## What you need to do
The full listing is to be transcribed exactly, with each picture left out.

————————

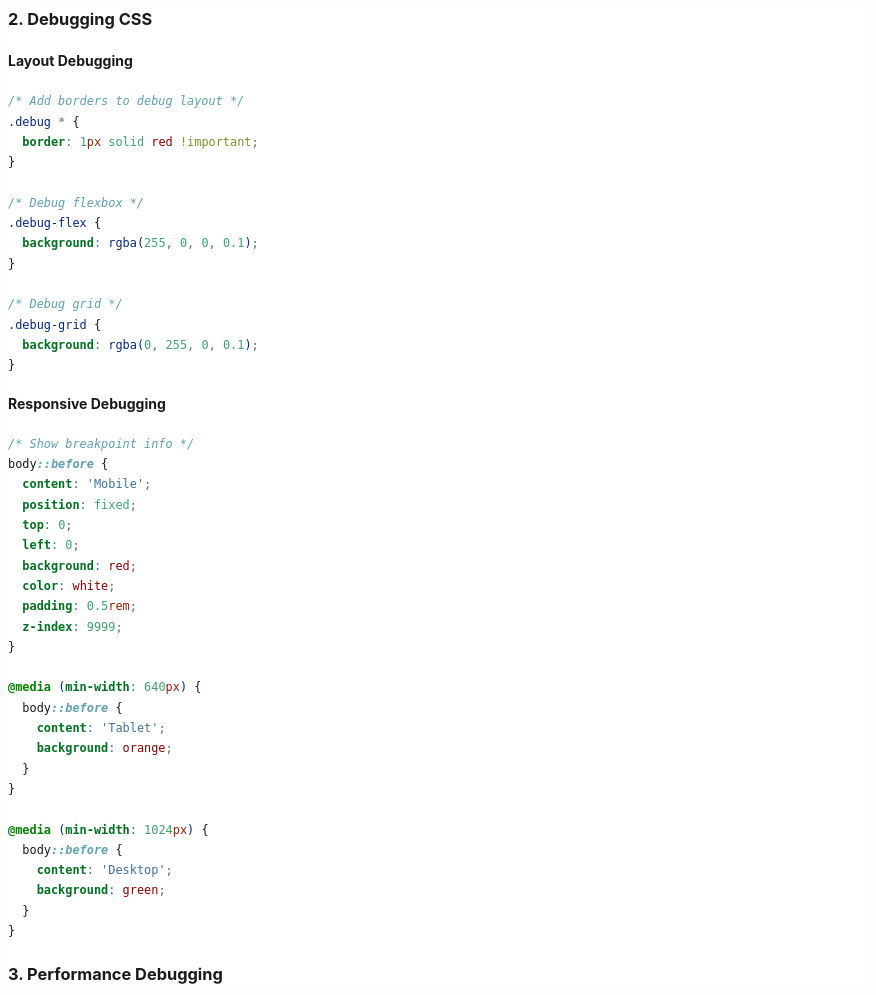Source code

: ### 2. Debugging CSS

#### Layout Debugging
```css
/* Add borders to debug layout */
.debug * {
  border: 1px solid red !important;
}

/* Debug flexbox */
.debug-flex {
  background: rgba(255, 0, 0, 0.1);
}

/* Debug grid */
.debug-grid {
  background: rgba(0, 255, 0, 0.1);
}
```

#### Responsive Debugging
```css
/* Show breakpoint info */
body::before {
  content: 'Mobile';
  position: fixed;
  top: 0;
  left: 0;
  background: red;
  color: white;
  padding: 0.5rem;
  z-index: 9999;
}

@media (min-width: 640px) {
  body::before {
    content: 'Tablet';
    background: orange;
  }
}

@media (min-width: 1024px) {
  body::before {
    content: 'Desktop';
    background: green;
  }
}
```

### 3. Performance Debugging

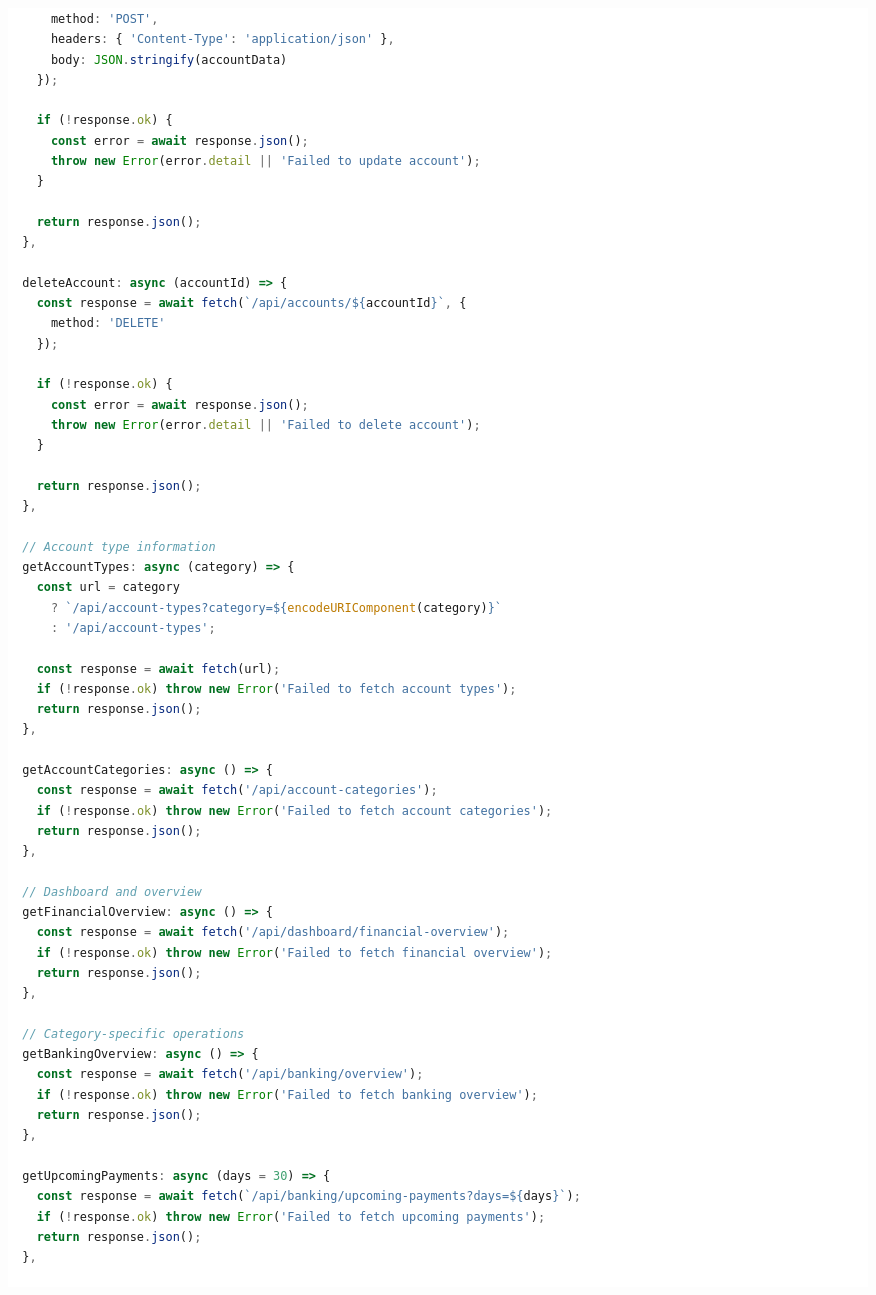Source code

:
 ```typescript
      method: 'POST',
      headers: { 'Content-Type': 'application/json' },
      body: JSON.stringify(accountData)
    });
    
    if (!response.ok) {
      const error = await response.json();
      throw new Error(error.detail || 'Failed to update account');
    }
    
    return response.json();
  },
  
  deleteAccount: async (accountId) => {
    const response = await fetch(`/api/accounts/${accountId}`, {
      method: 'DELETE'
    });
    
    if (!response.ok) {
      const error = await response.json();
      throw new Error(error.detail || 'Failed to delete account');
    }
    
    return response.json();
  },
  
  // Account type information
  getAccountTypes: async (category) => {
    const url = category 
      ? `/api/account-types?category=${encodeURIComponent(category)}`
      : '/api/account-types';
      
    const response = await fetch(url);
    if (!response.ok) throw new Error('Failed to fetch account types');
    return response.json();
  },
  
  getAccountCategories: async () => {
    const response = await fetch('/api/account-categories');
    if (!response.ok) throw new Error('Failed to fetch account categories');
    return response.json();
  },
  
  // Dashboard and overview
  getFinancialOverview: async () => {
    const response = await fetch('/api/dashboard/financial-overview');
    if (!response.ok) throw new Error('Failed to fetch financial overview');
    return response.json();
  },
  
  // Category-specific operations
  getBankingOverview: async () => {
    const response = await fetch('/api/banking/overview');
    if (!response.ok) throw new Error('Failed to fetch banking overview');
    return response.json();
  },
  
  getUpcomingPayments: async (days = 30) => {
    const response = await fetch(`/api/banking/upcoming-payments?days=${days}`);
    if (!response.ok) throw new Error('Failed to fetch upcoming payments');
    return response.json();
  },
  
```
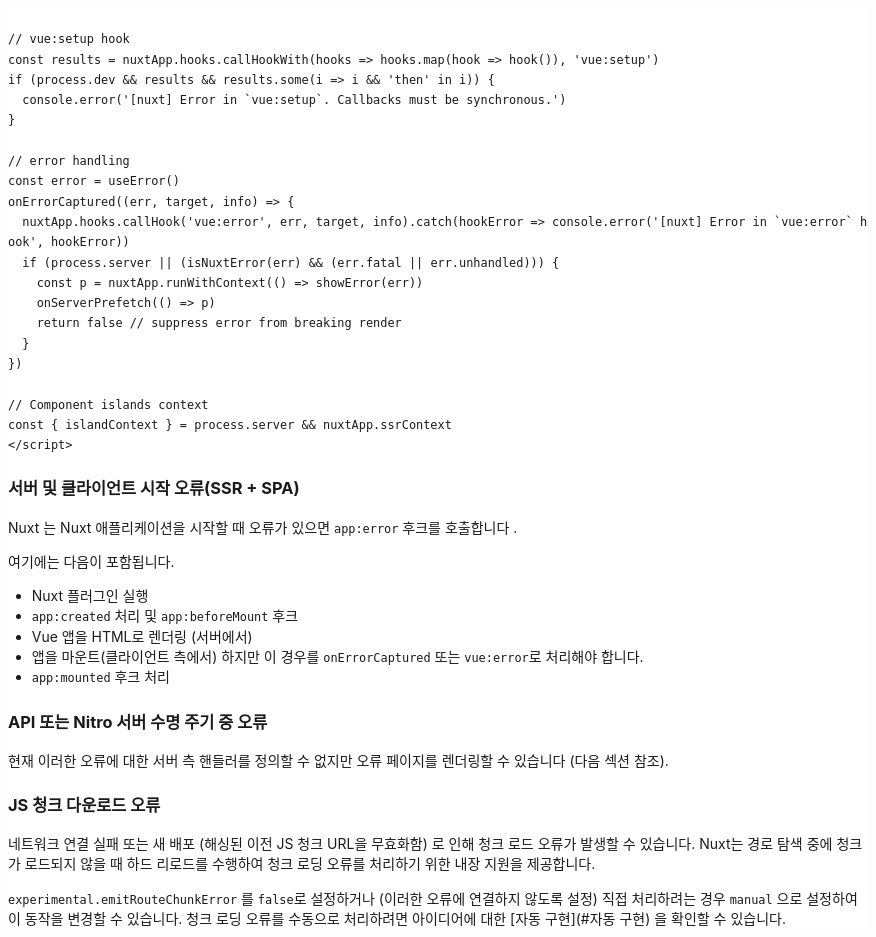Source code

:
 ```vue

// vue:setup hook
const results = nuxtApp.hooks.callHookWith(hooks => hooks.map(hook => hook()), 'vue:setup')
if (process.dev && results && results.some(i => i && 'then' in i)) {
  console.error('[nuxt] Error in `vue:setup`. Callbacks must be synchronous.')
}

// error handling
const error = useError()
onErrorCaptured((err, target, info) => {
  nuxtApp.hooks.callHook('vue:error', err, target, info).catch(hookError => console.error('[nuxt] Error in `vue:error` hook', hookError))
  if (process.server || (isNuxtError(err) && (err.fatal || err.unhandled))) {
    const p = nuxtApp.runWithContext(() => showError(err))
    onServerPrefetch(() => p)
    return false // suppress error from breaking render
  }
})

// Component islands context
const { islandContext } = process.server && nuxtApp.ssrContext
</script>

```



### 서버 및 클라이언트 시작 오류(SSR + SPA)

Nuxt 는 Nuxt 애플리케이션을 시작할 때 오류가 있으면 `app:error` 후크를 호출합니다 .

여기에는 다음이 포함됩니다.

- Nuxt 플러그인 실행
- `app:created` 처리 및 `app:beforeMount` 후크
- Vue 앱을 HTML로 렌더링 (서버에서)
- 앱을 마운트(클라이언트 측에서) 하지만 이 경우를 `onErrorCaptured` 또는 `vue:error`로 처리해야 합니다.
- `app:mounted` 후크 처리



### API 또는 Nitro 서버 수명 주기 중 오류

현재 이러한 오류에 대한 서버 측 핸들러를 정의할 수 없지만 오류 페이지를 렌더링할 수 있습니다 (다음 섹션 참조).



### JS 청크 다운로드 오류

네트워크 연결 실패 또는 새 배포 (해싱된 이전 JS 청크 URL을 무효화함) 로 인해 청크 로드 오류가 발생할 수 있습니다. Nuxt는 경로 탐색 중에 청크가 로드되지 않을 때 하드 리로드를 수행하여 청크 로딩 오류를 처리하기 위한 내장 지원을 제공합니다.

`experimental.emitRouteChunkError` 를 `false`로 설정하거나 (이러한 오류에 연결하지 않도록 설정) 직접 처리하려는 경우 `manual` 으로 설정하여 이 동작을 변경할 수 있습니다. 
청크 로딩 오류를 수동으로 처리하려면 아이디어에 대한 [자동 구현](#자동 구현) 을 확인할 수 있습니다.
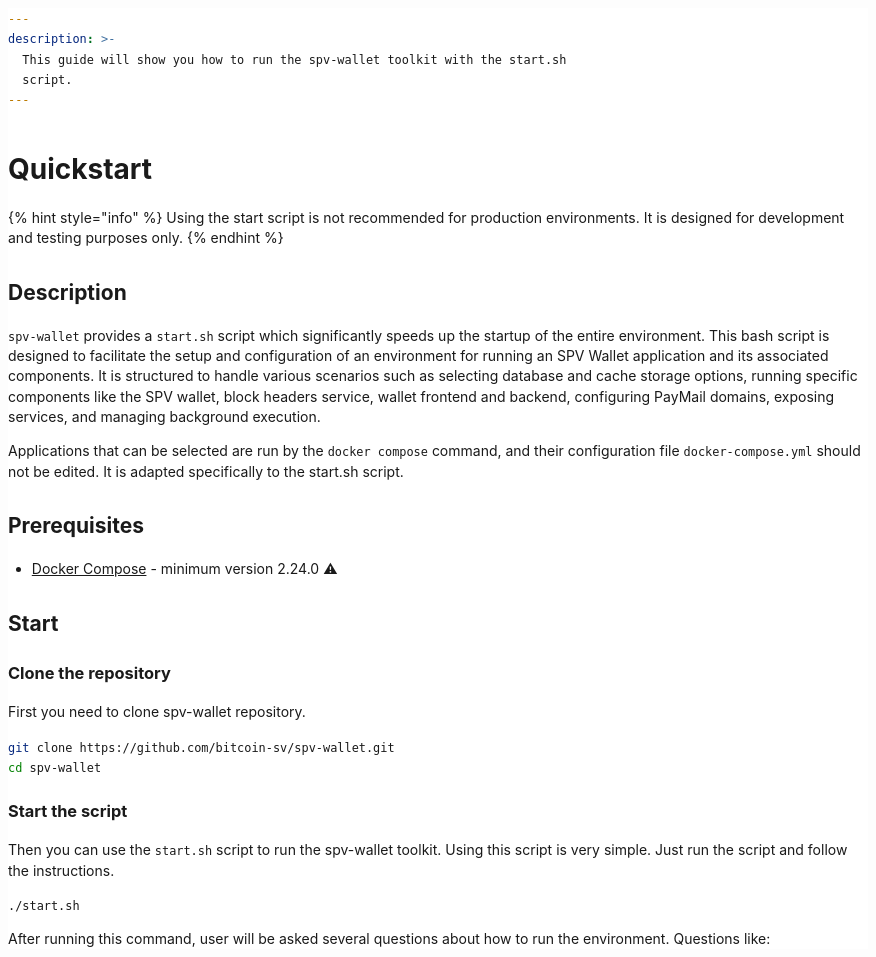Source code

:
 ```yaml
---
description: >-
  This guide will show you how to run the spv-wallet toolkit with the start.sh
  script.
---
```


# Quickstart

{% hint style="info" %}
Using the start script is not recommended for production environments. It is designed for development and testing purposes only.
{% endhint %}

## Description

`spv-wallet` provides a `start.sh` script which significantly speeds up the startup of the entire environment. This bash script is designed to facilitate the setup and configuration of an environment for running an SPV Wallet application and its associated components. It is structured to handle various scenarios such as selecting database and cache storage options, running specific components like the SPV wallet, block headers service, wallet frontend and backend, configuring PayMail domains, exposing services, and managing background execution.

Applications that can be selected are run by the `docker compose` command, and their configuration file `docker-compose.yml` should not be edited. It is adapted specifically to the start.sh script.

## Prerequisites

* [Docker Compose](https://docs.docker.com/compose/install/) - minimum version 2.24.0 ⚠️

## Start

### Clone the repository

First you need to clone spv-wallet repository.

```bash
git clone https://github.com/bitcoin-sv/spv-wallet.git
cd spv-wallet
```

### Start the script

Then you can use the `start.sh` script to run the spv-wallet toolkit. Using this script is very simple. Just run the script and follow the instructions.

```bash
./start.sh
```

After running this command, user will be asked several questions about how to run the environment. Questions like:
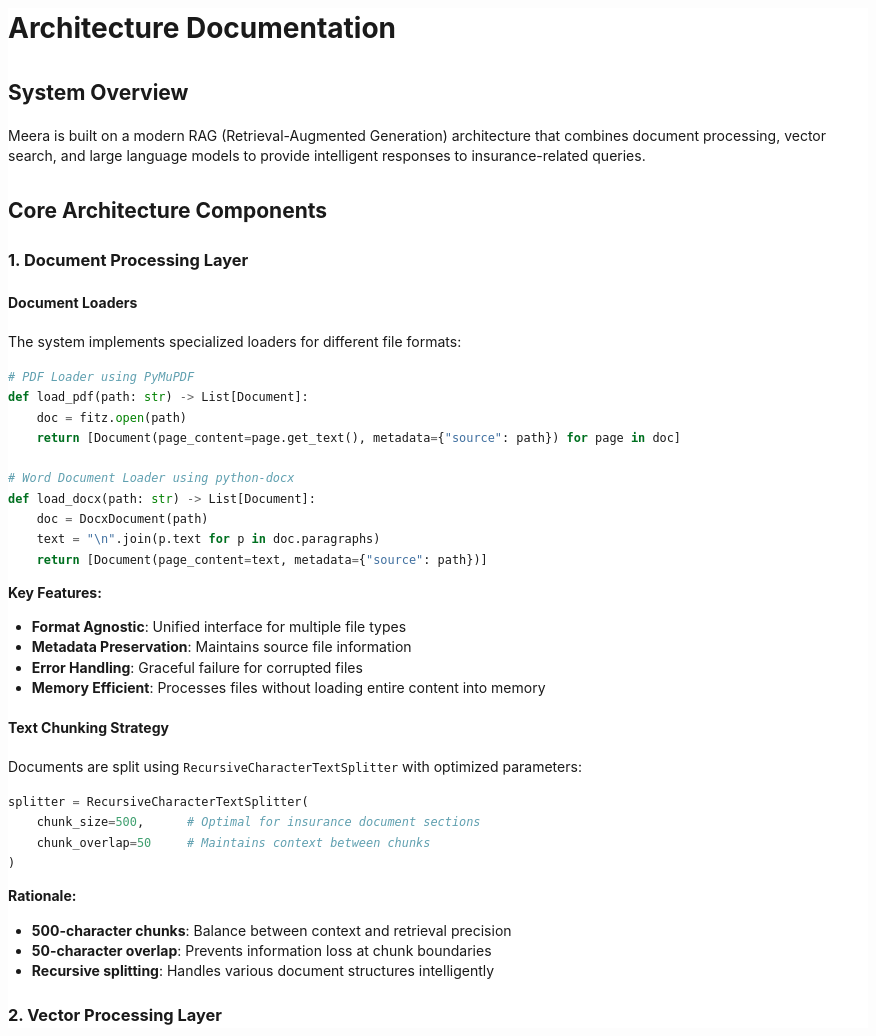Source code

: # Architecture Documentation

## System Overview

Meera is built on a modern RAG (Retrieval-Augmented Generation) architecture that combines document processing, vector search, and large language models to provide intelligent responses to insurance-related queries.

## Core Architecture Components

### 1. Document Processing Layer

#### Document Loaders
The system implements specialized loaders for different file formats:

```python
# PDF Loader using PyMuPDF
def load_pdf(path: str) -> List[Document]:
    doc = fitz.open(path)
    return [Document(page_content=page.get_text(), metadata={"source": path}) for page in doc]

# Word Document Loader using python-docx
def load_docx(path: str) -> List[Document]:
    doc = DocxDocument(path)
    text = "\n".join(p.text for p in doc.paragraphs)
    return [Document(page_content=text, metadata={"source": path})]
```

**Key Features:**
- **Format Agnostic**: Unified interface for multiple file types
- **Metadata Preservation**: Maintains source file information
- **Error Handling**: Graceful failure for corrupted files
- **Memory Efficient**: Processes files without loading entire content into memory

#### Text Chunking Strategy
Documents are split using `RecursiveCharacterTextSplitter` with optimized parameters:

```python
splitter = RecursiveCharacterTextSplitter(
    chunk_size=500,      # Optimal for insurance document sections
    chunk_overlap=50     # Maintains context between chunks
)
```

**Rationale:**
- **500-character chunks**: Balance between context and retrieval precision
- **50-character overlap**: Prevents information loss at chunk boundaries
- **Recursive splitting**: Handles various document structures intelligently

### 2. Vector Processing Layer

————————

## Expected output
Source code

: ### 2. Debugging CSS

#### Layout Debugging
```css
/* Add borders to debug layout */
.debug * {
  border: 1px solid red !important;
}

/* Debug flexbox */
.debug-flex {
  background: rgba(255, 0, 0, 0.1);
}

/* Debug grid */
.debug-grid {
  background: rgba(0, 255, 0, 0.1);
}
```

#### Responsive Debugging
```css
/* Show breakpoint info */
body::before {
  content: 'Mobile';
  position: fixed;
  top: 0;
  left: 0;
  background: red;
  color: white;
  padding: 0.5rem;
  z-index: 9999;
}

@media (min-width: 640px) {
  body::before {
    content: 'Tablet';
    background: orange;
  }
}

@media (min-width: 1024px) {
  body::before {
    content: 'Desktop';
    background: green;
  }
}
```

### 3. Performance Debugging

Source code

:
 ```typescript
      method: 'POST',
      headers: { 'Content-Type': 'application/json' },
      body: JSON.stringify(accountData)
    });
    
    if (!response.ok) {
      const error = await response.json();
      throw new Error(error.detail || 'Failed to update account');
    }
    
    return response.json();
  },
  
  deleteAccount: async (accountId) => {
    const response = await fetch(`/api/accounts/${accountId}`, {
      method: 'DELETE'
    });
    
    if (!response.ok) {
      const error = await response.json();
      throw new Error(error.detail || 'Failed to delete account');
    }
    
    return response.json();
  },
  
  // Account type information
  getAccountTypes: async (category) => {
    const url = category 
      ? `/api/account-types?category=${encodeURIComponent(category)}`
      : '/api/account-types';
      
    const response = await fetch(url);
    if (!response.ok) throw new Error('Failed to fetch account types');
    return response.json();
  },
  
  getAccountCategories: async () => {
    const response = await fetch('/api/account-categories');
    if (!response.ok) throw new Error('Failed to fetch account categories');
    return response.json();
  },
  
  // Dashboard and overview
  getFinancialOverview: async () => {
    const response = await fetch('/api/dashboard/financial-overview');
    if (!response.ok) throw new Error('Failed to fetch financial overview');
    return response.json();
  },
  
  // Category-specific operations
  getBankingOverview: async () => {
    const response = await fetch('/api/banking/overview');
    if (!response.ok) throw new Error('Failed to fetch banking overview');
    return response.json();
  },
  
  getUpcomingPayments: async (days = 30) => {
    const response = await fetch(`/api/banking/upcoming-payments?days=${days}`);
    if (!response.ok) throw new Error('Failed to fetch upcoming payments');
    return response.json();
  },
  
```
Source code

:
 ```vue

// vue:setup hook
const results = nuxtApp.hooks.callHookWith(hooks => hooks.map(hook => hook()), 'vue:setup')
if (process.dev && results && results.some(i => i && 'then' in i)) {
  console.error('[nuxt] Error in `vue:setup`. Callbacks must be synchronous.')
}

// error handling
const error = useError()
onErrorCaptured((err, target, info) => {
  nuxtApp.hooks.callHook('vue:error', err, target, info).catch(hookError => console.error('[nuxt] Error in `vue:error` hook', hookError))
  if (process.server || (isNuxtError(err) && (err.fatal || err.unhandled))) {
    const p = nuxtApp.runWithContext(() => showError(err))
    onServerPrefetch(() => p)
    return false // suppress error from breaking render
  }
})

// Component islands context
const { islandContext } = process.server && nuxtApp.ssrContext
</script>

```



### 서버 및 클라이언트 시작 오류(SSR + SPA)

Nuxt 는 Nuxt 애플리케이션을 시작할 때 오류가 있으면 `app:error` 후크를 호출합니다 .

여기에는 다음이 포함됩니다.

- Nuxt 플러그인 실행
- `app:created` 처리 및 `app:beforeMount` 후크
- Vue 앱을 HTML로 렌더링 (서버에서)
- 앱을 마운트(클라이언트 측에서) 하지만 이 경우를 `onErrorCaptured` 또는 `vue:error`로 처리해야 합니다.
- `app:mounted` 후크 처리



### API 또는 Nitro 서버 수명 주기 중 오류

현재 이러한 오류에 대한 서버 측 핸들러를 정의할 수 없지만 오류 페이지를 렌더링할 수 있습니다 (다음 섹션 참조).



### JS 청크 다운로드 오류

네트워크 연결 실패 또는 새 배포 (해싱된 이전 JS 청크 URL을 무효화함) 로 인해 청크 로드 오류가 발생할 수 있습니다. Nuxt는 경로 탐색 중에 청크가 로드되지 않을 때 하드 리로드를 수행하여 청크 로딩 오류를 처리하기 위한 내장 지원을 제공합니다.

`experimental.emitRouteChunkError` 를 `false`로 설정하거나 (이러한 오류에 연결하지 않도록 설정) 직접 처리하려는 경우 `manual` 으로 설정하여 이 동작을 변경할 수 있습니다. 
청크 로딩 오류를 수동으로 처리하려면 아이디어에 대한 [자동 구현](#자동 구현) 을 확인할 수 있습니다.
Source code

:
 ```yaml
---
description: >-
  This guide will show you how to run the spv-wallet toolkit with the start.sh
  script.
---
```


# Quickstart

{% hint style="info" %}
Using the start script is not recommended for production environments. It is designed for development and testing purposes only.
{% endhint %}

## Description

`spv-wallet` provides a `start.sh` script which significantly speeds up the startup of the entire environment. This bash script is designed to facilitate the setup and configuration of an environment for running an SPV Wallet application and its associated components. It is structured to handle various scenarios such as selecting database and cache storage options, running specific components like the SPV wallet, block headers service, wallet frontend and backend, configuring PayMail domains, exposing services, and managing background execution.

Applications that can be selected are run by the `docker compose` command, and their configuration file `docker-compose.yml` should not be edited. It is adapted specifically to the start.sh script.

## Prerequisites

* [Docker Compose](https://docs.docker.com/compose/install/) - minimum version 2.24.0 ⚠️

## Start

### Clone the repository

First you need to clone spv-wallet repository.

```bash
git clone https://github.com/bitcoin-sv/spv-wallet.git
cd spv-wallet
```

### Start the script

Then you can use the `start.sh` script to run the spv-wallet toolkit. Using this script is very simple. Just run the script and follow the instructions.

```bash
./start.sh
```

After running this command, user will be asked several questions about how to run the environment. Questions like:
Source code

: # Architecture Documentation

## System Overview

Meera is built on a modern RAG (Retrieval-Augmented Generation) architecture that combines document processing, vector search, and large language models to provide intelligent responses to insurance-related queries.

## Core Architecture Components

### 1. Document Processing Layer

#### Document Loaders
The system implements specialized loaders for different file formats:

```python
# PDF Loader using PyMuPDF
def load_pdf(path: str) -> List[Document]:
    doc = fitz.open(path)
    return [Document(page_content=page.get_text(), metadata={"source": path}) for page in doc]

# Word Document Loader using python-docx
def load_docx(path: str) -> List[Document]:
    doc = DocxDocument(path)
    text = "\n".join(p.text for p in doc.paragraphs)
    return [Document(page_content=text, metadata={"source": path})]
```

**Key Features:**
- **Format Agnostic**: Unified interface for multiple file types
- **Metadata Preservation**: Maintains source file information
- **Error Handling**: Graceful failure for corrupted files
- **Memory Efficient**: Processes files without loading entire content into memory

#### Text Chunking Strategy
Documents are split using `RecursiveCharacterTextSplitter` with optimized parameters:

```python
splitter = RecursiveCharacterTextSplitter(
    chunk_size=500,      # Optimal for insurance document sections
    chunk_overlap=50     # Maintains context between chunks
)
```

**Rationale:**
- **500-character chunks**: Balance between context and retrieval precision
- **50-character overlap**: Prevents information loss at chunk boundaries
- **Recursive splitting**: Handles various document structures intelligently

### 2. Vector Processing Layer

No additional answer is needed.